Much of the volatility appeared to be tied to President Trump’s tough talk about tariffs on steel and aluminum. He introduced the notion of imposing double-digit tariffs on imports and appeared to double-down on it with early-morning tweets, according to market watchers. That might have been one of the things that led the downturn, but things appeared to calm down as the day proceeded.

Some analysts and big business were commenting continuously throughout the day, as was the saber-rattling by countries that could get hit with tariffs, all possibly lending strength to the volatility and then the calm. The pros and cons on tariffs look to be all over the board and it’s still unclear if any tariffs will be implemented. It might be wise for investors to avoid any quick actions. Something investors might want to consider is that President Trump has in the past turned more pragmatic in his approach on some issues. Tariff negotiations may proceed in a similar vein.  

Also, traders might have wanted to take some risk off the table ahead of elections to choose a government in Italy on Sunday. What many investors learned in the aftermath of the Brexit vote was that elections in Europe— particularly ones clouded with uncertainty— tend to give rise to volatility, much of it short-lived.

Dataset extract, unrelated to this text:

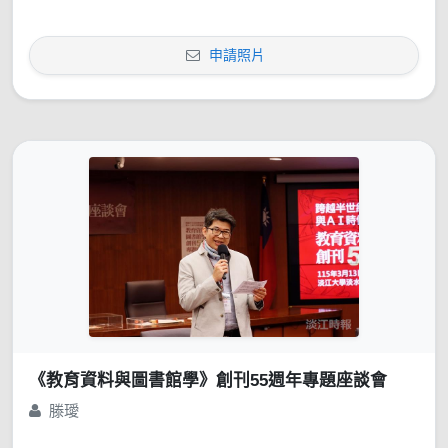
申請照片
《教育資料與圖書館學》創刊55週年專題座談會
滕璦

By the time the session had ended, the Dow Jones Industrials ($DJI) had given up  more than 1,100 points in the last three days. Friday’s pullback was down almost 400 points in the early going, but the Dow looked like it was moving aggressively off its lows at about the same time the markets closed in Europe, early afternoon in New York.

By the closing bell, the Dow’s pullback was only about 0.30% while the S&P 500 (SPX) reversed its early-morning course to finish on the upside by about 0.50% and the Nasdaq (COMP) settled solidly higher by better than 1%. In an unusual aside, all 11 sectors of the SPX finished lower on the week— something that did not happen even once all of 2017.

The selloff appeared to boost small-cap equities, helping to give a rise to the Russell 2000 (RUT), which ended the day with about a 1.7% gain, pushing it nearly 2% higher since early Thursday. (See figure 1 below).

Meanwhile, bonds sold off on Friday, pushing up yields (they move in opposite directions) on Treasury notes. The 10-year yield climbed by about five basis points to 2.86% while the two-year added about three basis points to 2.24%.

Wall Street’s worry measure, the Volatility Index (VIX), was all over the board this week as well. It started off Friday  sharply higher, nearly bumping 26, before also settling down on the session to finish the week below 20.

Among advancers, the so-called FAANG stocks (Facebook, Apple, Amazon, Netflix and Google parent Alphabet) ended higher with Netflix (NFLX) up nearly 7%  to push its market capitalization to $130.6 billion, blowing past General Electric’s (GE) $122.6 billion. GE finished Friday’s session marginally higher but was down nearly 2% on the week.

Next week’s economic and earnings calendars don’t look as jammed as they were this week. It’s not likely this tariff talk is going to go away anytime soon; investors might want to take a steady approach to trading ahead. 

RUT vs. SPX, 3-2-18


Though the afternoon turnaround was the big story of the day, another item of interest was the strength of the Russell 2000 Index (RUT), plotted here vs. the S&P 500 (SPX - purple line). Data source: FTSE Russell Indexes, S&P Dow Jones Indices. Chart source: The thinkorswim® platform from TD Ameritrade. For illustrative purposes only. Past performance does not guarantee future results.